#### Passage for review:
>>>>>
# Operation Steinbock: The Last Blitz



## Maximowitz (May 22, 2011)

I've had this book for the last few days and it really is a corker. An exhaustive day by day account of the Luftwaffe's doomed "Baby Blitz" on the UK, the research put into this book is nothing short of amazing. You get a bit of everything here, eyewitness reports written in a diary by a native Londoner, narrative from Luftwaffe aircrew, RAF Air Intelligence reports - and some truly stunning photos.

When you see the acknowledgement list from the author, it reads as a "usual suspects" collection of noted Luftwaffe researchers and writers - there's some real heavyweights involved here!

This book comes from Red Kite, the publishers of the highly praised "Nachtjagd War Diaries", so do yourself a favour and pick up a copy of this book quickly. I suspect the title will sell out extremely quickly.

Red Kite Books

I should point out I have no connection with either the author or the publishing company - I'm just giving you the heads up because it really is that good!


----------



## Njaco (May 22, 2011)

Oh man, I have to get this one!!!! Not much I have found about these raids except some highlights in various books. Awesome!


----------



## Maximowitz (May 22, 2011)

Njaco said:


> Oh man, I have to get this one!!!! Not much I have found about these raids except some highlights in various books. Awesome!
<<<<<
#### Raw data:
>>>>>
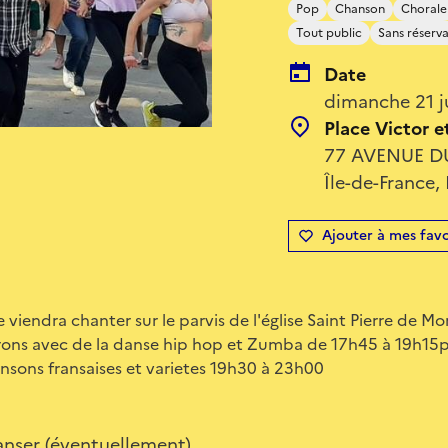
Pop
Chanson
Chorale
Tout public
Sans réserv
Date
dimanche 21 j
Place Victor 
77 AVENUE DU
Île-de-France,
Ajouter à mes favo
 viendra chanter sur le parvis de l'église Saint Pierre de 
rons avec de la danse hip hop et Zumba de 17h45 à 19h15p
nsons fransaises et varietes 19h30 à 23h00
nser (éventuellement)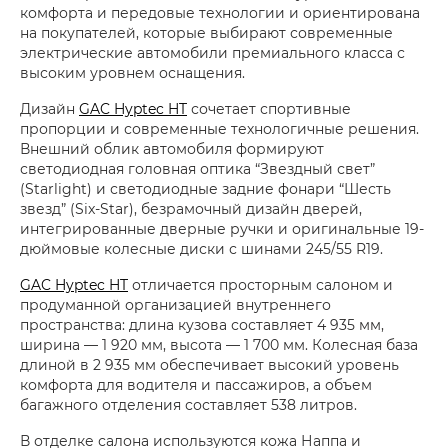
комфорта и передовые технологии и ориентирована
на покупателей, которые выбирают современные
электрические автомобили премиального класса с
высоким уровнем оснащения.
Дизайн
GAC Hyptec HT
сочетает спортивные
пропорции и современные технологичные решения.
Внешний облик автомобиля формируют
светодиодная головная оптика “Звездный свет”
(Starlight) и светодиодные задние фонари “Шесть
звезд” (Six-Star), безрамочный дизайн дверей,
интегрированные дверные ручки и оригинальные 19-
дюймовые колесные диски с шинами 245/55 R19.
GAC Hyptec HT
отличается просторным салоном и
продуманной организацией внутреннего
пространства: длина кузова составляет 4 935 мм,
ширина — 1 920 мм, высота — 1 700 мм. Колесная база
длиной в 2 935 мм обеспечивает высокий уровень
комфорта для водителя и пассажиров, а объем
багажного отделения составляет 538 литров.
В отделке салона используются кожа Наппа и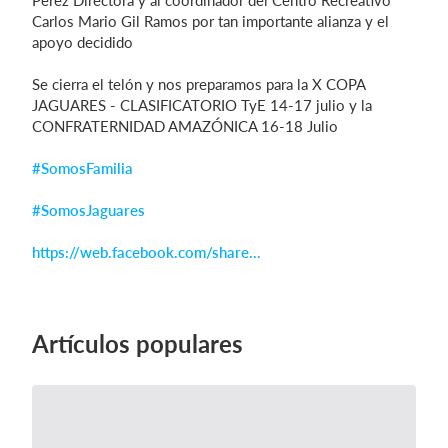
Pérez Directora y al coordinador del Centro Recreativo
Carlos Mario Gil Ramos por tan importante alianza y el
apoyo decidido
Se cierra el telón y nos preparamos para la X COPA
JAGUARES - CLASIFICATORIO TyE 14-17 julio y la
CONFRATERNIDAD AMAZÓNICA 16-18 Julio
#SomosFamilia
#SomosJaguares
https://web.facebook.com/share...
Artículos populares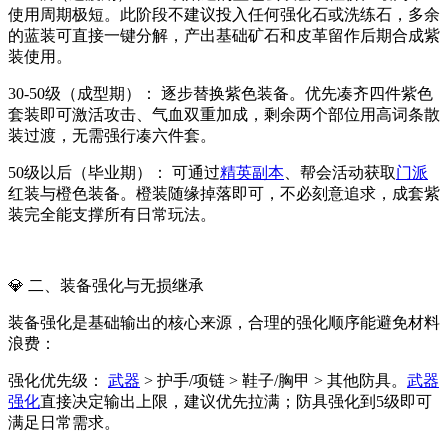
使用周期极短。此阶段不建议投入任何强化石或洗练石，多余
的蓝装可直接一键分解，产出基础矿石和皮革留作后期合成紫
装使用。
30-50级（成型期）： 逐步替换紫色装备。优先凑齐四件紫色
套装即可激活攻击、气血双重加成，剩余两个部位用高词条散
装过渡，无需强行凑六件套。
50级以后（毕业期）： 可通过
精英副本
、帮会活动获取
门派
红装与橙色装备。橙装随缘掉落即可，不必刻意追求，成套紫
装完全能支撑所有日常玩法。
💎 二、装备强化与无损继承
装备强化是基础输出的核心来源，合理的强化顺序能避免材料
浪费：
强化优先级：
武器
> 护手/项链 > 鞋子/胸甲 > 其他防具。
武器
强化
直接决定输出上限，建议优先拉满；防具强化到5级即可
满足日常需求。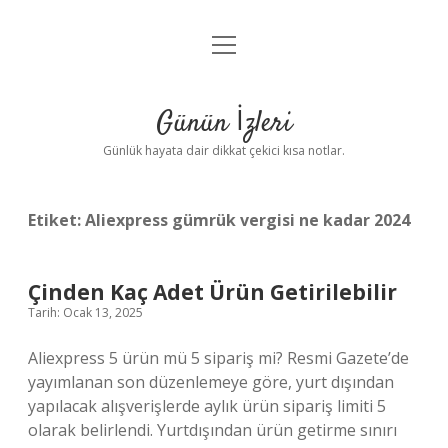
menüyü
Anasayfa
aç
Gizlilik Politikası
Günün İzleri
Yasal Uyarı
Günlük hayata dair dikkat çekici kısa notlar.
Hakkımızda
Etiket:
Aliexpress gümrük vergisi ne kadar 2024
Çinden Kaç Adet Ürün Getirilebilir
Tarih: Ocak 13, 2025
Aliexpress 5 ürün mü 5 sipariş mi? Resmi Gazete’de
yayımlanan son düzenlemeye göre, yurt dışından
yapılacak alışverişlerde aylık ürün sipariş limiti 5
olarak belirlendi. Yurtdışından ürün getirme sınırı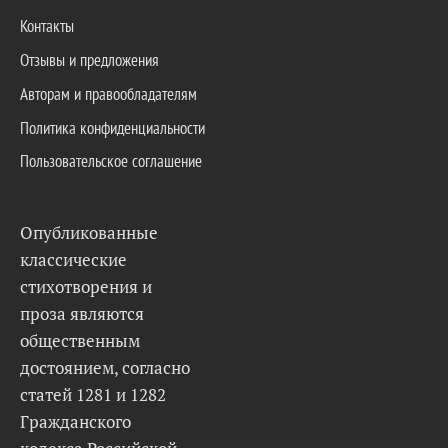
Контакты
Отзывы и предложения
Авторам и правообладателям
Политика конфиденциальности
Пользовательское соглашение
Опубликованные
классические
стихотворения и
проза являются
общественным
достоянием, согласно
статей 1281 и 1282
Гражданского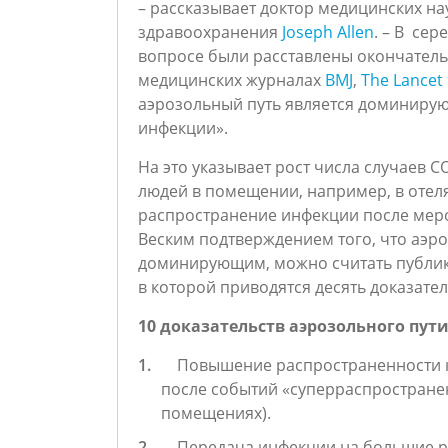
– рассказывает доктор медицинских н
здравоохранения
Joseph Allen
. – В сер
вопросе были расставлены окончатель
медицинских журналах
BMJ
,
The Lancet
аэрозольный путь является доминиру
инфекции».
На это указывает рост числа случаев 
людей в помещении, например, в отелях
распространение инфекции после меро
Веским подтверждением того, что аэр
доминирующим, можно считать публи
в которой приводятся десять доказател
10 доказательств аэрозольного пут
Повышение распространенности 
после событий «суперраспростране
помещениях).
Передача инфекции на большие р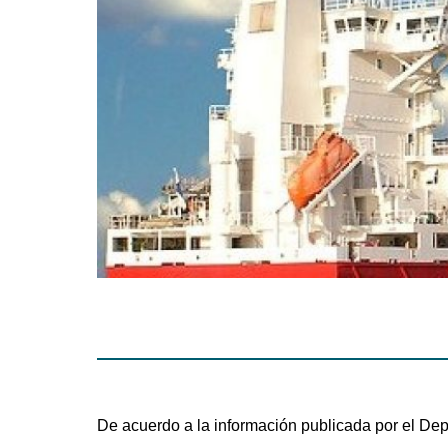
De acuerdo a la información publicada por el Dep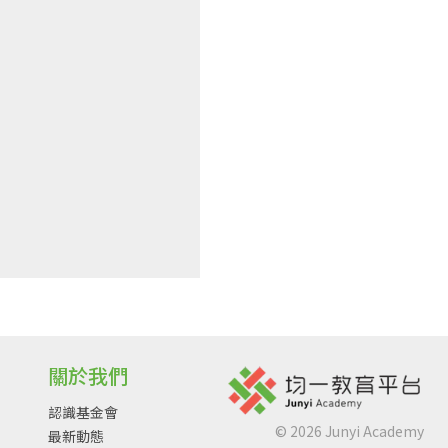
關於我們
認識基金會
©
2026
Junyi Academy
最新動態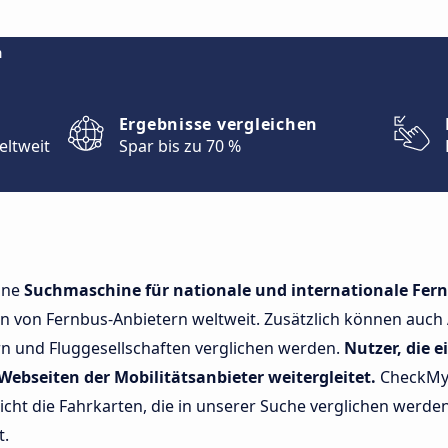
m
Ergebnisse vergleichen
eltweit
Spar bis zu 70 %
ine
Suchmaschine für nationale und internationale Fern
en von Fernbus-Anbietern weltweit. Zusätzlich können auc
n und Fluggesellschaften verglichen werden.
Nutzer, die 
Webseiten der Mobilitätsanbieter weitergleitet.
CheckMyB
icht die Fahrkarten, die in unserer Suche verglichen werde
t.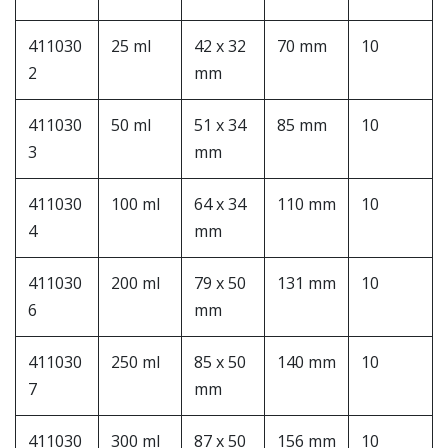
411030
25 ml
42 x 32
70 mm
10
2
mm
411030
50 ml
51 x 34
85 mm
10
3
mm
411030
100 ml
64 x 34
110 mm
10
4
mm
411030
200 ml
79 x 50
131 mm
10
6
mm
411030
250 ml
85 x 50
140 mm
10
7
mm
411030
300 ml
87 x 50
156 mm
10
<<<<<
#### What the task requires:
Do these statements agree with the Operation Steinbock thread? Answer yes or no for each, quoting the deciding words. (a) The book comes from the publisher of the "Nachtjagd War Diaries." (b) Maximowitz has a connection with the book's publishing company. (c) Njaco had found a lot of material about these raids. The entries come from a different source than the Operation Steinbock thread.

#### Written solution:
(a) Yes: "This book comes from Red Kite, the publishers of the highly praised "Nachtjagd War Diaries""
(b) No: "I have no connection with either the author or the publishing company"
(c) No: "Not much I have found about these raids except some highlights in various books."